# Sacto/stockton Caravan to Freakmont



## the1_theDAve (Jul 13, 2003)

Those who want to caravan together from Sacramento and Stockton.
We will be meeting at the McDonalds parking lot in south sac. 
Calvine Rd. and Power Inn Rd.
Its the same parking lot as Lowe Hardware store.
We will be leaving at 10am so be there before that.
From there we'll be stopping at the Chevron station at Lathrop Rd. and I-5. Around 10:45. and Pulling out at 11am.

That should get us to Fremont around 12 - 12:30, depending on the traffic at Tracy . 

This setup is basically the same as last year except an hour earlier, for those who went last year.


----------



## BLegacy (Jan 24, 2003)

Those with 2 way radios/CB, tune to channel 2 and/or subchannel 22.


----------



## the1_theDAve (Jul 13, 2003)

BLegacy said:


> Those with 2 way radios/CB, tune to channel 2 and/or subchannel 22.


did you get radio's?


----------



## BLegacy (Jan 24, 2003)

the1_theDAve said:


> did you get radio's?



I thought you knew?

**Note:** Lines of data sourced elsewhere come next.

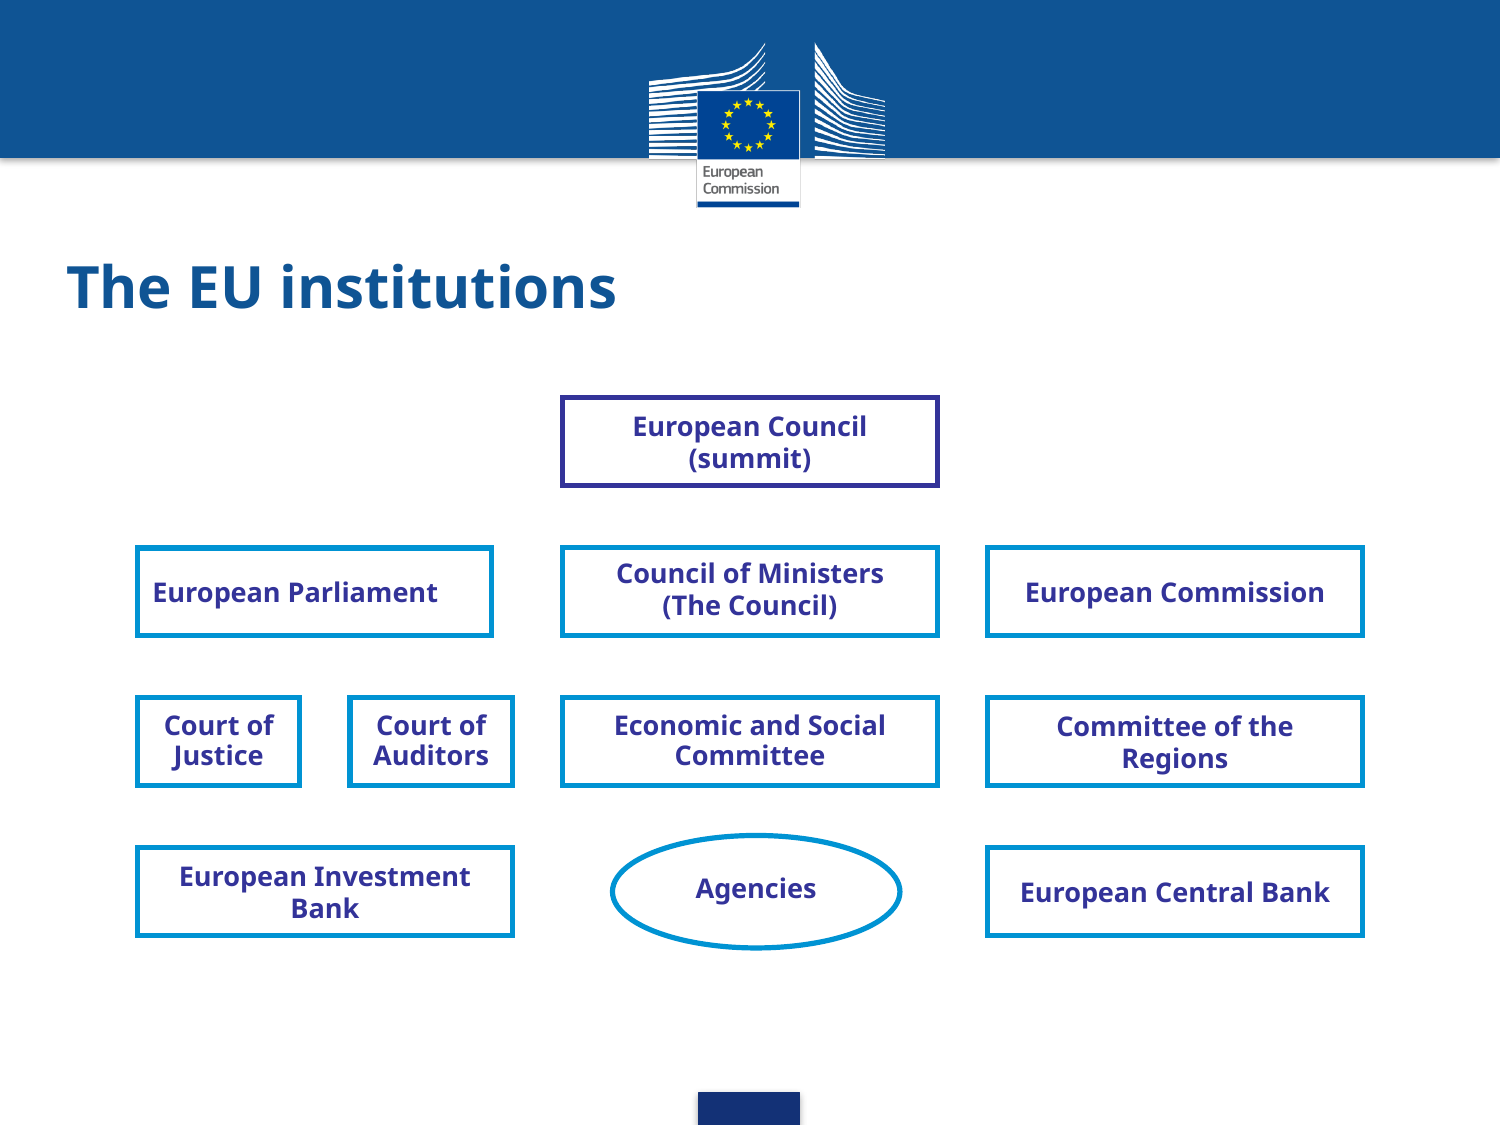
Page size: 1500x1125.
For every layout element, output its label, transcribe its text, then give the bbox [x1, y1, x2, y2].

text_box Court of Justice [137, 697, 300, 786]
text_box Economic and Social Committee [562, 697, 938, 786]
text_box Committee of the Regions [987, 697, 1363, 786]
text_box European Commission [987, 547, 1363, 636]
text_box Council of Ministers (The Council) [562, 547, 938, 636]
text_box European Investment Bank [137, 847, 513, 936]
text_box European Central Bank [987, 847, 1363, 936]
text_box [645, 835, 868, 856]
text_box [630, 919, 882, 948]
text_box Agencies [587, 856, 925, 919]
subtitle European Parliament [137, 547, 492, 636]
text_box Court of Auditors [349, 697, 513, 786]
picture [649, 42, 885, 208]
text_box The EU institutions institutions [51, 243, 1270, 327]
text_box European Council (summit) [562, 397, 938, 486]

Yeah, I've had them since we were planning the Latrobe RD Run.


----------



## the1_theDAve (Jul 13, 2003)

Just to let those know. I'll will be getting at th McD's at around 9:30 to eat a little. Reminder we will be leaving at 10am. Just so we can make good time. We're NOT doing much more than the speed limit. 
Not like last year, where it was like a race to get there. It maybe fun but its extremely dangerous. There was a caravan like this about a year ago with some BMW's a some people got killed for being stupid. 
SO anyways... 
Its only two days away, if you need to get ahold of me the best way is by email [email protected] .
See all of you then.


----------



## Loki (Jan 12, 2004)

im in tracy i wanna go....WIIIIIIIIIIIIIIIIII :fluffy: LOL


----------



## the1_theDAve (Jul 13, 2003)

Loki said:


> im in tracy i wanna go....WIIIIIIIIIIIIIIIIII :fluffy: LOL


You can meet us in Lathrop or watch for us as we pass thru Tracy. Just watch for a bunch of Nissans together. around 11 - 11:30 HEHE


----------



## Loki (Jan 12, 2004)

the1_theDAve said:


> You can meet us in Lathrop or watch for us as we pass thru Tracy. Just watch for a bunch of Nissans together. around 11 - 11:30 HEHE



you guys are gonna pass by 11th Street in Tracy towars Livermore right?


----------



## the1_theDAve (Jul 13, 2003)

Loki said:


> you guys are gonna pass by 11th Street in Tracy towars Livermore right?



Yea were taking 205/580.


----------